The panel of eight men and four women also heard colorful accounts from several Theranos employees about the company’s lab taking dangerous shortcuts to conceal shortcomings with the analyzers, and from patients who recounted receiving inaccurate test results that left them anxious about their health. 

As was the case with the fate of Theranos itself, Holmes’s defense was tethered to her charisma and credibility. She made the risky decision, unusual in white-collar criminal cases, to testify in her own defense. 

The move gave Holmes the final voice in the long trial — and served to dampen the testimony of dozens of government witnesses before her — but also forced her to make uncomfortable admissions during a grueling cross-examination. 

In seven days on the witness stand, Holmes alternated between deflecting blame, failing to remember certain events and accepting responsibility for mistakes, even while insisting she didn’t intend to deceive anyone. 

The most jolting moments in the courtroom were when Holmes testified she was raped as a student at Stanford University and suffered years of verbal and sexual abuse from her former boyfriend, former Theranos President Ramesh “Sunny” Balwani. 

By Holmes’s account, the abuse lasted throughout the decade-long relationship with Balwani and had a profound if incalculable influence on her life. Her legal team’s decision not to call a psychiatrist with an expertise in relationship trauma as a witness left it up to jurors how to factor the testimony into their decision.   

A prosecutor told the jury in closing arguments that the alleged abuse isn’t relevant to the fraud Holmes was charged with.

Whether jurors find Holmes guilty or not guilty, Assistant U.S. Attorney Jeff Schenk said, “you are not saying we do not believe Ms.
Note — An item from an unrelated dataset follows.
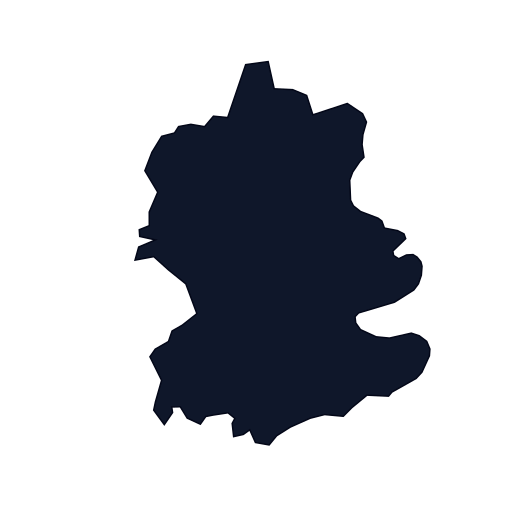 Chust, Namangan, Uzbekistan (Mercator projection), rotated 68°
{"feature_id": "79887680B74841511889074", "entity_name": "Chust", "entity_type": "district", "adm_level": 2, "iso_a3": "UZB", "parent_name": "Uzbekistan", "parent_adm1": "Namangan", "projection": "mercator", "projection_center": [71.199, 41.034], "detail": "fine", "context": "isolated", "style": "filled", "palette": "ink", "viewbox_px": 512, "rotation_deg": 68, "n_neighbors": 0, "source": "geoboundaries", "source_scale": "gbopen_adm2", "svg_char_len": 1416}
<svg xmlns="http://www.w3.org/2000/svg" viewBox="0 0 512 512"><g transform="rotate(68 256 256)"><path d="M378.0,404.2L369.9,392.0L364.4,390.7L367.4,382.7L380.6,380.5L391.1,370.6L386.0,362.7L387.4,355.4L390.9,340.7L398.6,336.4L402.3,340.8L415.1,344.4L416.7,334.6L414.8,326.9L428.7,326.4L436.1,314.6L430.4,304.2L427.5,288.2L426.7,266.6L428.7,251.8L437.3,235.1L432.5,223.9L426.6,205.2L435.6,185.6L433.1,181.0L429.5,153.4L425.9,145.7L413.5,132.6L407.4,129.6L399.1,129.7L391.1,134.5L385.7,140.9L382.1,163.0L375.9,174.9L363.4,186.7L355.4,188.6L349.4,186.9L347.2,182.2L350.7,144.8L346.6,122.4L342.6,115.8L335.8,109.9L327.7,105.9L323.1,105.3L317.3,107.1L313.5,109.9L311.4,116.1L312.0,124.7L307.1,128.2L302.7,127.3L296.0,110.7L291.0,110.5L285.5,115.2L278.2,126.5L270.8,126.2L266.7,128.6L253.9,142.4L246.0,146.9L239.7,147.4L220.8,140.7L214.4,134.9L207.3,124.3L204.9,118.9L192.4,115.9L183.5,111.4L173.2,103.4L164.0,103.9L148.8,114.2L146.4,150.4L126.1,148.9L115.5,159.7L107.8,176.5L80.3,171.9L74.7,193.9L117.0,230.4L110.4,243.1L116.8,255.2L109.5,267.1L107.0,279.3L111.4,285.5L109.7,298.6L120.8,313.6L135.3,327.1L160.0,323.2L175.2,338.5L187.9,343.6L187.9,354.4L194.3,356.5L203.4,343.2L203.7,361.4L214.5,369.7L218.3,351.0L236.0,342.4L255.6,331.5L287.3,332.4L292.5,350.2L294.1,361.9L302.5,369.2L304.6,384.3L309.7,392.1L335.9,390.1L353.6,403.9L360.6,408.6L378.0,404.2Z" fill="#0f172a" stroke="#020617" stroke-width="1.5"/></g></svg>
Holmes” about the abuse. “You do not need to decide whether that abuse happened.”

Holmes’s defense team tried to convince the jury that she made a sincere effort over 15 years to steer Theranos to success and shouldn’t be punished for failing to achieve her dream.

“Elizabeth Holmes was building a business and not a criminal enterprise,” attorney Kevin Downey told jurors.

Holmes rose to prominence with her promise of a revolution in health care, based on her claims the compact Theranos devices could perform hundreds of diagnostic tests faster, more accurately and cheaper than traditional, bigger machines. 

A big selling point was that Theranos analyzers could arrive at the results with just a pinprick instead of vials of drawn blood. Holmes cited her own fear of needles as inspiration for the invention, part of the narrative investors and the public heard over years in her promotion of the technology. 

Claims that Holmes made to the news media were a recurring focus throughout Holmes’s trial. Indeed, prosecutors wrapped up their case in mid-November by calling former Fortune reporter Roger Parloff as a witness. Parloff wrote a 2014 Fortune cover story that helped draw national attention to Theranos. A year later, after Theranos was accused of deceiving patients and investors, Parloff wrote a mea culpa about how the company had misled him. On the witness stand, Parloff described how Holmes lied to him about the effectiveness of Theranos’s blood-testing technology.

By 2015 Holmes was dubbed by Forbes as the youngest female self-made billionaire. But that same year, the Wall Street Journal published stories pointing to flaws in Theranos technology, which led regulators the following year to conclude the machines posed a danger to patient health. 

The revelations triggered civil lawsuits, including one Holmes settled with the Securities and Exchange Commission, and the Justice Department’s investigation and prosecution. Holmes, Balwani and Walgreens all still face claims over inaccurate blood tests by customers of the drug store chain in an Arizona lawsuit. 

Balwani, who faces a separate trial in February on the same fraud charges as Holmes, has pleaded not guilty and has denied her abuse allegations.